Texto para leitura
O salário mínimo maior em 2026 deve elevar as despesas municipais em R$ 4,28 bilhões. A projeção foi realizada pela Confederação Nacional de Municípios (CNM) com o objetivo de auxiliar no planejamento dos gastos públicos municipais. O acréscimo de R$ 103 no mínimo deve pressionar as despesas de pessoal ativo das prefeituras até o final de 2026, conforme a CNM.
A Confederação alerta que o reajuste do piso salarial nacional exige atenção dos gestores municipais, com atuação focada em planejamento fiscal e gestão de despesas de pessoal do município.
Os dados apontam que a maior concentração de servidores municipais que recebem até 1,5 salário mínimo está em Minas Gerais, Bahia e Ceará. A quantidade de pessoal dessas UFs representa 32% do total nacional de servidores nessa faixa. “Para os gestores desses estados, o planejamento de tesouraria deve ser particularmente robusto, dada a magnitude do impacto no agregado regional”, diz a CNM.
Pelas projeções, o estado com maior impacto financeiro anual será Minas Gerais, na ordem de R$ 537.943.782. Em seguida aparece Bahia, com R$ 452.654.532. O terceiro maior volume de despesas poderá ser sentido pelo Ceará, sendo de R$ 356.958.391.
A análise da entidade reforça que as prefeituras devem incorporar o novo patamar remuneratório nos cálculos de todas as despesas vinculadas. Além disso, é relevante que, conforme a Lei de Responsabilidade Fiscal (LRF), a gestão promova a devida revisão e eventual adequação das projeções orçamentárias estabelecidas na Lei de Diretrizes Orçamentárias (LDO) e na Lei Orçamentária Anual (LOA) deste ano, destaca a CNM.

Tarefas propostas
a - Liste todas as leis citadas pelo nome completo no texto sobre o salário mínimo, com as respectivas siglas.
b - Redigite o trecho do texto sobre o salário mínimo que começa em "O salário mínimo" e segue até "pessoal do município.".
c - Continue o texto sobre o salário mínimo a partir do ponto em que ele termina.

Itens do conjunto
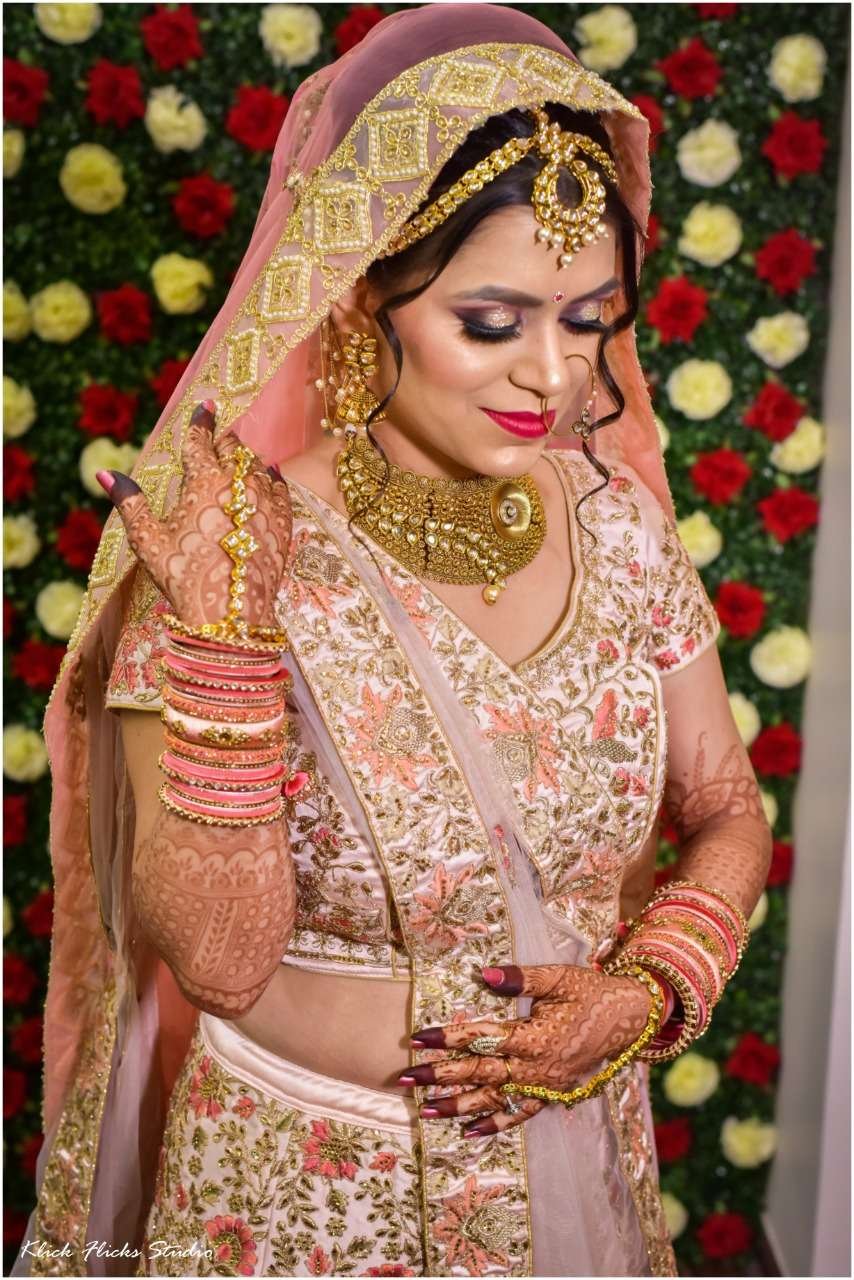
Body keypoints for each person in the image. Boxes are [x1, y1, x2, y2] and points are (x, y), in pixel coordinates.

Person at [15, 5, 773, 1278]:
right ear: (364, 288)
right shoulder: (229, 549)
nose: (552, 374)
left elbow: (725, 808)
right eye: (492, 321)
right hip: (305, 1198)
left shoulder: (621, 528)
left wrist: (646, 991)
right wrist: (221, 643)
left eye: (587, 318)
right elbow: (222, 962)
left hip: (578, 1170)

Respostas por item
a -
Lei de Responsabilidade Fiscal (LRF)
Lei de Diretrizes Orçamentárias (LDO)
Lei Orçamentária Anual (LOA)

b -
O salário mínimo maior em 2026 deve elevar as despesas municipais em R$ 4,28 bilhões. A projeção foi realizada pela Confederação Nacional de Municípios (CNM) com o objetivo de auxiliar no planejamento dos gastos públicos municipais. O acréscimo de R$ 103 no mínimo deve pressionar as despesas de pessoal ativo das prefeituras até o final de 2026, conforme a CNM.
A Confederação alerta que o reajuste do piso salarial nacional exige atenção dos gestores municipais, com atuação focada em planejamento fiscal e gestão de despesas de pessoal do município.

c -
A entidade explica que o salário mínimo impacta diretamente os vencimentos de servidores, aposentados e pensionistas do setor público municipal. A projeção da CNM aponta que, apesar do reajuste ter validade legal a partir de janeiro, o impacto financeiro direto no Tesouro Municipal, referente à primeira folha de pagamento do novo ano, será sentido a partir de fevereiro.
O estudo mostra que o reajuste do salário mínimo para R$ 1.621 em 2026 representa um desafio em relação à implementação para a gestão municipal, já que pode impactar as cidades de formas distintas.
“O reajuste do salário mínimo nacional não afeta os cofres municipais de forma homogênea, sendo os municípios de pequeno porte os mais vulneráveis e os que suportam o ônus proporcionalmente maior do aumento", aponta o documento da Confederação.
A estimativa da CNM sobre o impacto do novo salário mínimo considera a expansão contínua do quadro de pessoal nas administrações municipais.
Dados da da Relação Anual de Informações Sociais (RAIS) de 2023 indicam uma tendência consistente de crescimento no número de servidores, considerando todos os vínculos registrados ao longo do ano. Entre 2019 e 2023, esse contingente passou de 6,9 milhões para 8,3 milhões de ocupações.
Segundo a CNM, cerca de 2,1 milhões desses vínculos no âmbito municipal recebem remuneração de até 1,5 salário mínimo.